Text.
Oranges In Our Stockings

   Throughout history, doomsayers such as Thomas Malthus in 1798 and Paul Ehrlich in the 1960s have predicted that humans would, within the ‘next generation’ or even ‘the next decade’, eat ourselves out of house and home. Agriculture and energy, they predicted, would not be able to keep up with a growing population.  Yet world-wide famine and shortages stubbornly refuse to appear. Instead, each successive generation in industrialized countries enjoys more luxuries, more food, and more varieties of food than ever before.  Advances in agriculture, food preservation, energy, and shipping make it possible not only for us to have an orange in our Christmas stocking (a special extravagance in the last century) but oranges and kiwis and bananas every day of the year!

   The same advances apply to every facet of living in a democratic industrialized country.  When a need is identified, a method or product is found. If a resource becomes scarce or expensive, a substitute is found, developed, and brought to the market at affordable prices.  

Suddenly petroleum was a ‘resource’.   

   During the English Industrial Revolution, wood became scarce and therefore expensive.  Early efforts to use coal were fraught with mistakes and expense, but after much trial and error the technology was developed to the point that coal was not only economically feasible but actually superior to wood in many applications.  When whale oil (considered essential for lighting and lubrication in America) became scarce, other resources were ‘found’. First attempts to use coal oil and petroleum produced smoky, smelly, and expensive products, but drilling and refining techniques were quickly developed and improved. Suddenly petroleum was a ‘resource’. 

   According to Professor Dwight Lee, the first petroleum oil sold for $10 a barrel.  A year later, in 1861, the price was down to 10 cents a barrel. The professor quotes Senator Phil Gramm as saying: “We owe the benefits and comforts of the present era to free enterprise and the scarcity of the whales.” Ironically, sperm whales owe their continued existence to technology and the development of petroleum.

   Just as our forests were saved by technological advances and conversion to a ‘new’ resource -- coal -- for energy, whales were saved by substituting  the ‘new’ resource of petroleum. History is filled with similar stories of enterprising and creative humans finding a way to use an expanding base of resources more effectively and intelligently.

Required work.
Reproduce the portion of the resource substitution text starting with "Oranges In Our" and going on through "of the year!".

Data records.
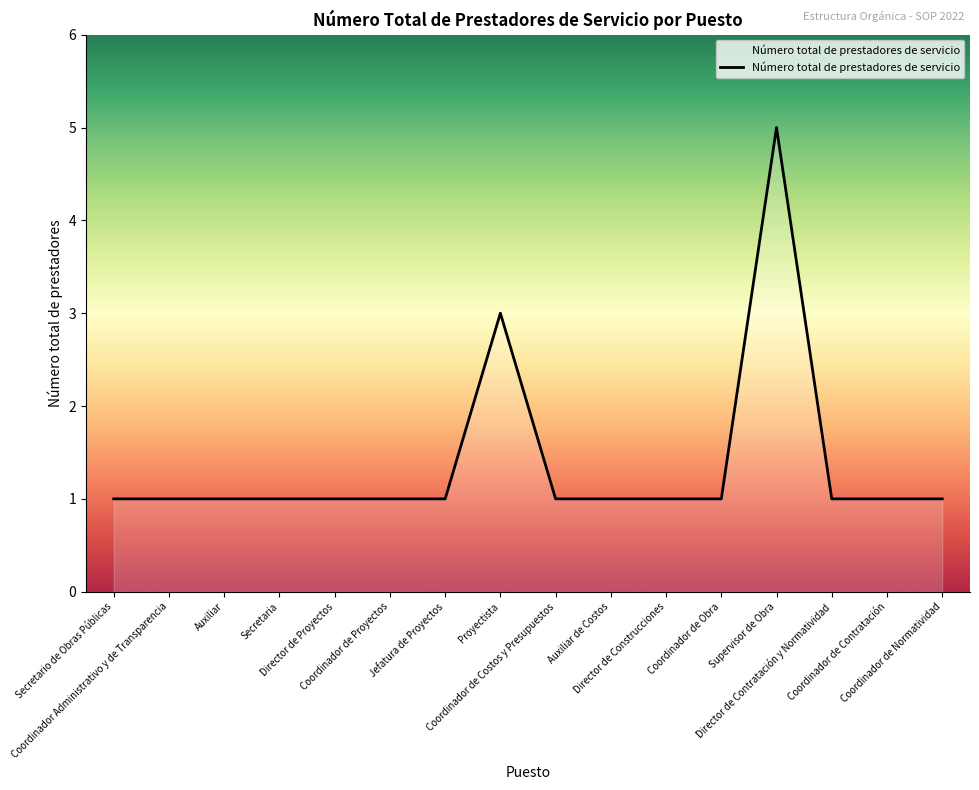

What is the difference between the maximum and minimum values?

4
* * *
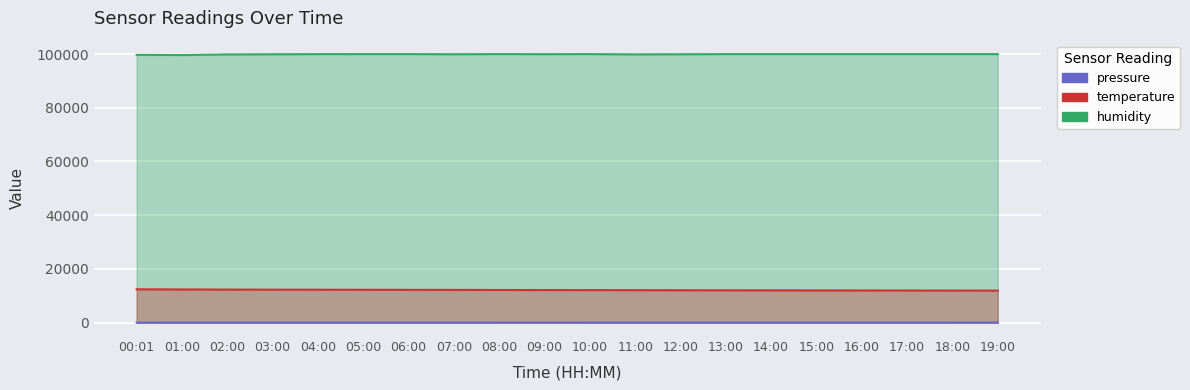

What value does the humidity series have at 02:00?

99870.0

Answer to the exercise.
Oranges In Our Stockings

   Throughout history, doomsayers such as Thomas Malthus in 1798 and Paul Ehrlich in the 1960s have predicted that humans would, within the ‘next generation’ or even ‘the next decade’, eat ourselves out of house and home. Agriculture and energy, they predicted, would not be able to keep up with a growing population.  Yet world-wide famine and shortages stubbornly refuse to appear. Instead, each successive generation in industrialized countries enjoys more luxuries, more food, and more varieties of food than ever before.  Advances in agriculture, food preservation, energy, and shipping make it possible not only for us to have an orange in our Christmas stocking (a special extravagance in the last century) but oranges and kiwis and bananas every day of the year!